Dáil debates

Wednesday, 4 February 2009

Stabilisation of the Public Finances: Motion (Resumed)

 

4:00 pm

Photo of Joan BurtonJoan Burton (Dublin West, Labour)

The Minister also had a weak Financial Regulator. I do not believe he could have eyeballed the office cat in the banks. Yet, the Financial Regulator was asked to eyeball some of the most powerful and richest people in the country to tell them what they were doing did not seem quite right. Deputy Sherlock listened to one bank auditor yesterday at a committee declare that although he was aware of large loans to his bank's former chief executive, he was not aware what they were. This is crazy stuff and the Minister was knowledgeable about it.

The Minister will some time soon introduce a further rescue package for the banks. At the same time, in the Dublin West constituency, which we both share, I have a case of a former civil servant married to a garda with a family of four children. They bought a larger house for the family and she gave up her job when she had a fourth child because she could not afford the cost of child care. The current cost of her mortgage is €1,450 per month. From yesterday she is losing money from the child care allowance and her husband and she will have a levy costing them 6.5% to 7% gross, or approximately 4.5% after tax. That is in addition to the extra €2,000 the emergency budget cost them.

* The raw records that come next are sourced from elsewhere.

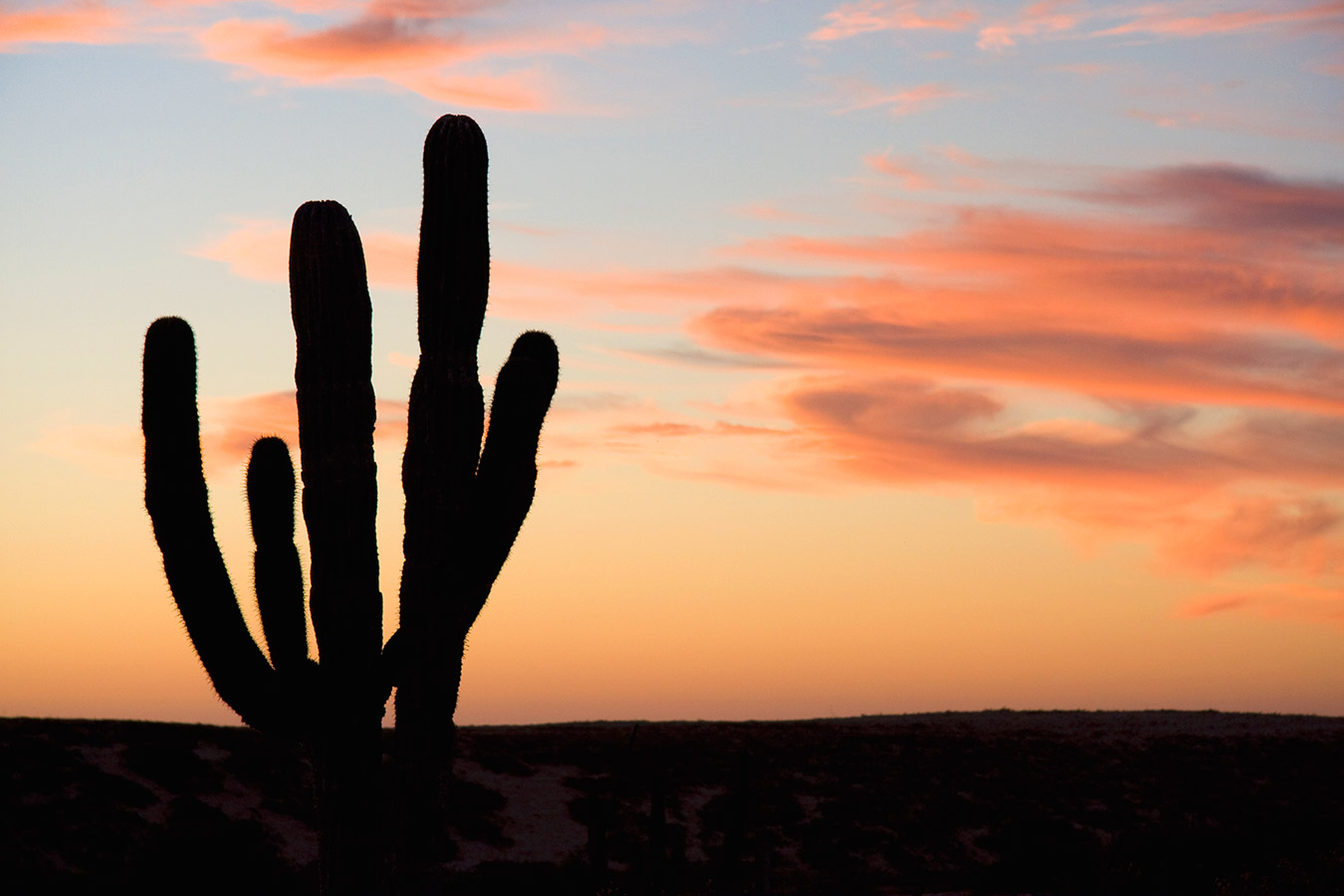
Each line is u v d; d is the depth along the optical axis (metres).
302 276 11.48
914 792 53.16
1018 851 31.44
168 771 38.69
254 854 29.53
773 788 50.50
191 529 11.16
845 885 34.12
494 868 33.88
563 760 51.47
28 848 30.39
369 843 11.45
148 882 27.69
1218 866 28.19
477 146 11.91
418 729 11.57
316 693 11.40
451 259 11.79
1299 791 59.69
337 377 11.45
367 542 11.52
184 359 11.34
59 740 38.81
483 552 11.71
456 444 11.74
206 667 11.21
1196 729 89.50
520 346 12.88
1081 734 75.56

This is a middle income family living in Blanchardstown in the heart of my constituency and that of the Minister. She is part of the coping classes, those who work all their lives and who do not really blow it on debt. They like a nice holiday and want their kids to go to college. They have the same aspirations as many in this House. She stated: "The very poor have a voice, the very rich do not need a voice, but the middle incomes have no voice because nobody is out to help or assist [her]."